→ **Instruction**:
Make an exact copy of the records, with the pictures left out.

→ **Collected data entries**:
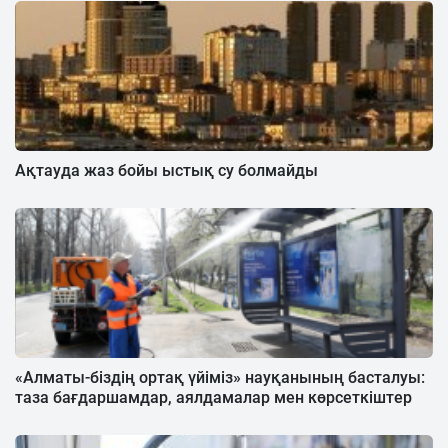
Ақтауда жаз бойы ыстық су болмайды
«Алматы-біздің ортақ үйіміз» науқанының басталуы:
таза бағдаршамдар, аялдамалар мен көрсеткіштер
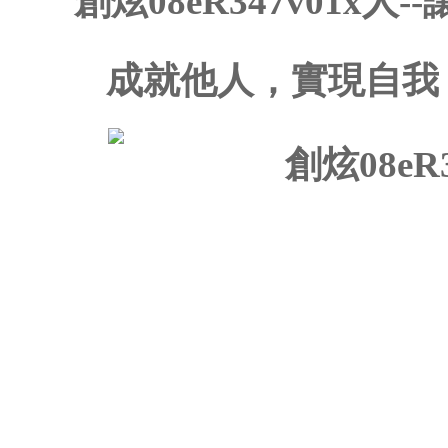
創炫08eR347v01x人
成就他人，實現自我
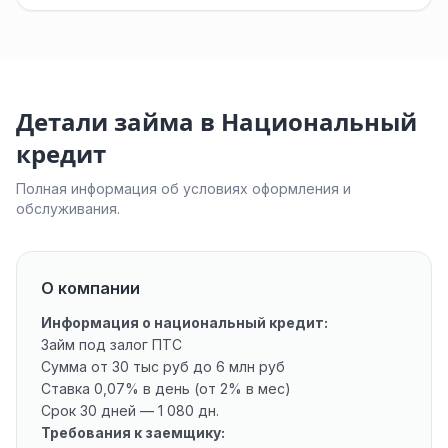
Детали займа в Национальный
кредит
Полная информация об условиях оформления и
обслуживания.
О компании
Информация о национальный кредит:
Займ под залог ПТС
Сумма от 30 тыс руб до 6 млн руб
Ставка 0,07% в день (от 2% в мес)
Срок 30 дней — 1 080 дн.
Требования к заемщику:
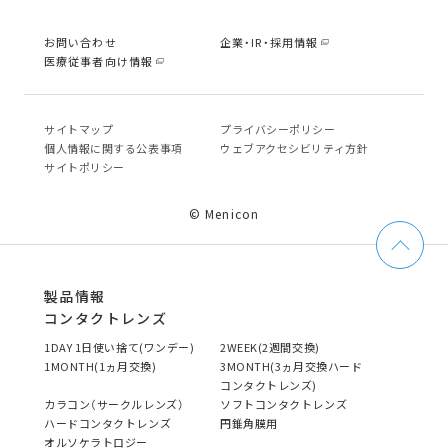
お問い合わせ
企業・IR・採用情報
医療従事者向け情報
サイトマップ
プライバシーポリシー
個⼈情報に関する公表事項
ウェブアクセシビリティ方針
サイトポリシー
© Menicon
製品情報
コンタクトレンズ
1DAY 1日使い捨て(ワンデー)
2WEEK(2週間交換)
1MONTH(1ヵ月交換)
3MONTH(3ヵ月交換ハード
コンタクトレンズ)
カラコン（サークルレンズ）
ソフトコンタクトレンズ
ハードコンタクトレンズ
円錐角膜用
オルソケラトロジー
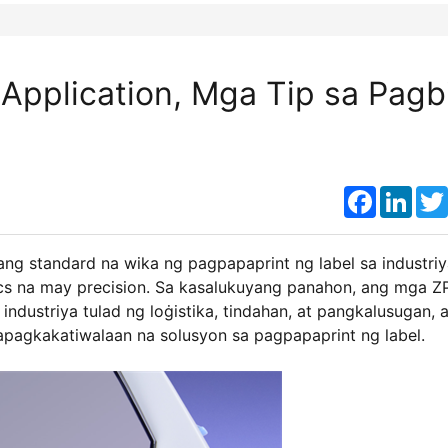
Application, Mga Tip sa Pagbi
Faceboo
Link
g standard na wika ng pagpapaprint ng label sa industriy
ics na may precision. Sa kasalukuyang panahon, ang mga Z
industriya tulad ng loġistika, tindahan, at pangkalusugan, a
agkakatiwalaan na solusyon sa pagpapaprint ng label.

→ **Answer section**:
Ақтауда жаз бойы ыстық су болмайды
«Алматы-біздің ортақ үйіміз» науқанының басталуы:
таза бағдаршамдар, аялдамалар мен көрсеткіштер
創炫08eR347v01x人
成就他人，實現自我
Детали займа в Национальный
кредит
Полная информация об условиях оформления и
обслуживания.
О компании
Информация о национальный кредит:
Займ под залог ПТС
Сумма от 30 тыс руб до 6 млн руб
Ставка 0,07% в день (от 2% в мес)
Срок 30 дней — 1 080 дн.
Требования к заемщику:
お問い合わせ
企業・IR・採用情報
医療従事者向け情報
サイトマップ
プライバシーポリシー
個⼈情報に関する公表事項
ウェブアクセシビリティ方針
サイトポリシー
© Menicon
製品情報
コンタクトレンズ
1DAY 1日使い捨て(ワンデー)
2WEEK(2週間交換)
1MONTH(1ヵ月交換)
3MONTH(3ヵ月交換ハード
コンタクトレンズ)
カラコン（サークルレンズ）
ソフトコンタクトレンズ
ハードコンタクトレンズ
円錐角膜用
オルソケラトロジー
Application, Mga Tip sa Pagbi
Faceboo
Link
g standard na wika ng pagpapaprint ng label sa industriy
ics na may precision. Sa kasalukuyang panahon, ang mga Z
industriya tulad ng loġistika, tindahan, at pangkalusugan, a
agkakatiwalaan na solusyon sa pagpapaprint ng label.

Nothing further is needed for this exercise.